The head of state tried to defend himself against his detractors, who pointed out racist, macho and homophobic explosions.

"This thing about racism in Brazil is something weird. They are always trying to place Black against white, homobadual versus heterobadual"he said in an interview broadcast Tuesday night on the channel TV Rede.

"It seems like I'm like this: homophobic, racist, fascist, xenophobic … but I won the elections. With a CV like that, I should not have been elected or advised. The population understood that she was shooting at an innocent"said the right-wing leader, deputy nearly 30 years after being captain of the land forces.
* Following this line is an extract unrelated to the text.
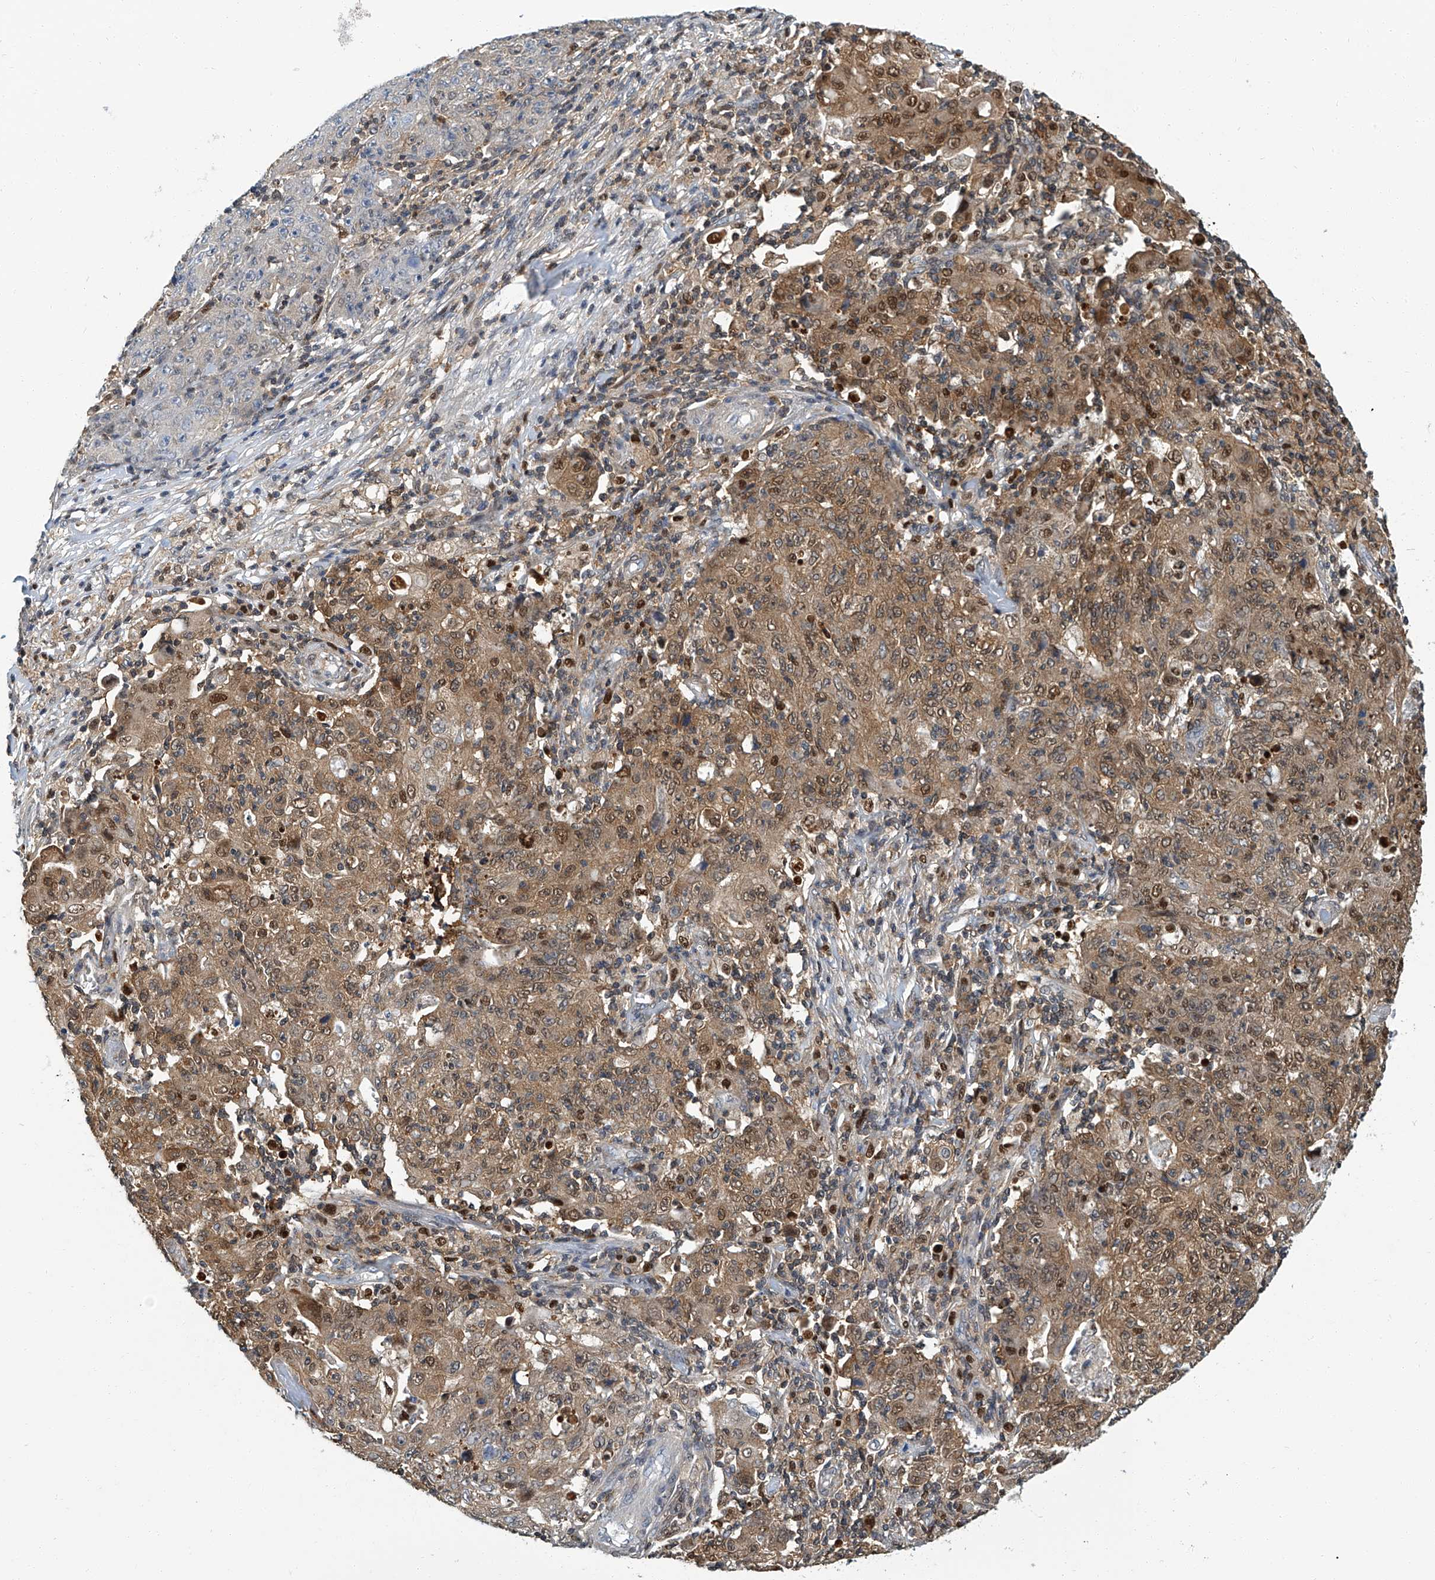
{"staining": {"intensity": "moderate", "quantity": "25%-75%", "location": "cytoplasmic/membranous,nuclear"}, "tissue": "ovarian cancer", "cell_type": "Tumor cells", "image_type": "cancer", "snomed": [{"axis": "morphology", "description": "Carcinoma, endometroid"}, {"axis": "topography", "description": "Ovary"}], "caption": "There is medium levels of moderate cytoplasmic/membranous and nuclear expression in tumor cells of ovarian cancer (endometroid carcinoma), as demonstrated by immunohistochemical staining (brown color).", "gene": "PSMB10", "patient": {"sex": "female", "age": 42}}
To try to prove that it's not racist, Bolsonaro told an episode of 1978 when, as a soldier, he saved a black colleague who fell into a lake during a workout.

"I went there and I saved it. Coincidentally, it was black"he said.

"If I were a racist person, when he would have fallen to the water, what would I have done?" Crossed arms"said the president, who also claims to have received an army medal for risking his life to save someone else.

The social inequality in Brazil is even more accentuated among the black population, according to official statistics, although there are certain policies such as quota law, which allowed many blacks to enter the university, space traditionally reserved for elites.

On average, Whites have higher wages and suffer less unemployment, according to the Brazilian Institute of Geography and Statistics (IBGE).

Even if 54% of Brazilians define themselves as Blacks or Métis, people with this skin color occupy barely 5% of managerial positions in companies and less than 25% of seats in the Chamber of Deputies.